Roca’nın çok karamsar bir huzurevi tablosu çizdiği kesin. Burada yaşlı sosyalliği sağlık engelleriyle pek de gerçekleşemiyor. Yaşlılar belirli saatlerde ilaçları verilen, aynı saatlerde yemek yiyen ve günün çoğunda uyuyan ve evlatları tarafından unutulmuş, ihmal edilen kişiler. Son derece mekanik bir gündelik hayat… Her ne kadar ziyaret günlerinde huzurevi dolup taşsa da bu asla yaşlıların duygusal ihtiyaçlarını karşılamıyor. Yaşlılar evinin en büyük sorunu sadece yaşlılardan oluşuyor olması gibi. Belli bir gruba yalıtılmış sosyal yaşam alanı toplumsal çeşitlilik motivasyonundan azade. (Son yıllarda mimarlık alanında, huzurevlerinin anaokulu gibi mekânlarla ilişkili planlanması tartışmaları sanırım bu nedenle arttı. Araştırmalara göre yaşlıların çocuklarla ilişki kurması onların sağlıklarını olumlu etkilemiş.)

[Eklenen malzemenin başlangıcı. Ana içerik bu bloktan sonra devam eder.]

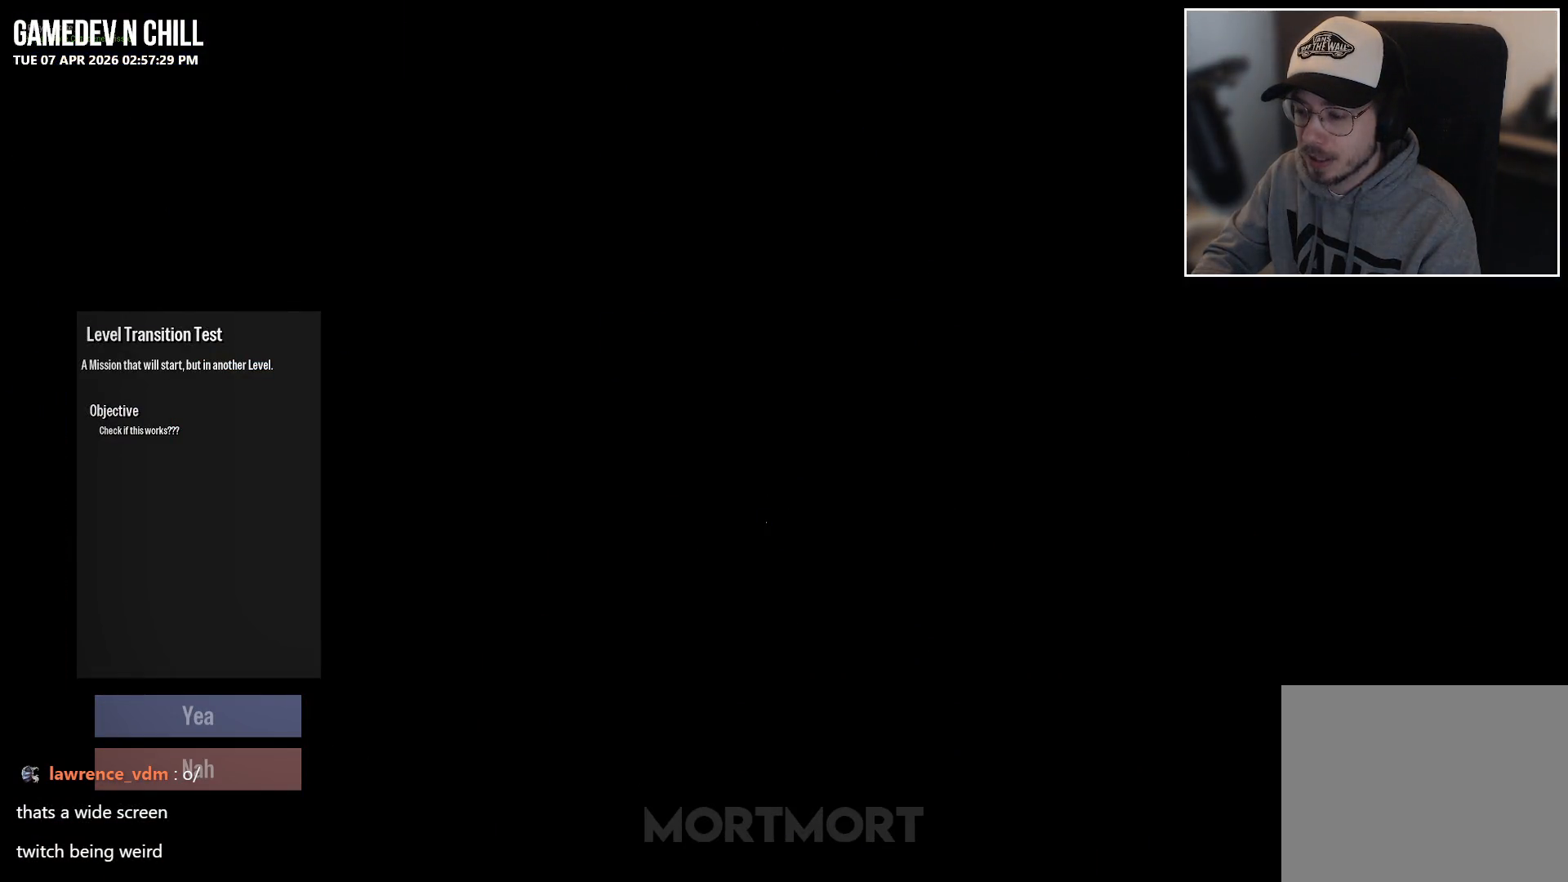
{"buttons": [], "left_stick": "center", "right_stick": "center", "events": []}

Huzurevindeki en kayıtsız ve aktif yaşlı Miguel. Miguel arkadaşlarının sağlık yetersizliklerini fırsata çeviren ve onlardan para kopartan, sevimli bir dolandırıcı. Emilio’nun da oda arkadaşı. Hiç ailesi olmamış ve bunun ne kadar iyi bir şey olduğuyla övünüp duruyor. “Hiç kimseyi sevmemek ne kadar iyi bir şeymiş” ifadesi de ona ait. Çünkü böylece olmayan akrabalarından bir beklentisi yok. Ailesi olan ve olmayanın aynı huzurevinde olması (kutsal) aile kurumuna bir eleştiriyi de taşıyor. Ülkemizde bunu anlamak kolay değil çünkü bizde kültürel olarak akrabalık yaşlı bakımını çoğunlukla üstlenmiş durumda ve huzurevi gibi mekânlara dair önyargılar hakim. Bakım emeğini de ailenin kadınları üstlenmiş durumda. Bu eşitsizlik de göz ardı ediliyor. Nereden bakılırsa bakılsın yaşlılık çok önemli ve çözülmemiş bir toplumsal bir mesele olarak karşımızda duruyor. Ve Roca’nın da işaret ettiği gibi çözüm sadece ailede değil. Aile ve sosyal devlet işbirliği şart.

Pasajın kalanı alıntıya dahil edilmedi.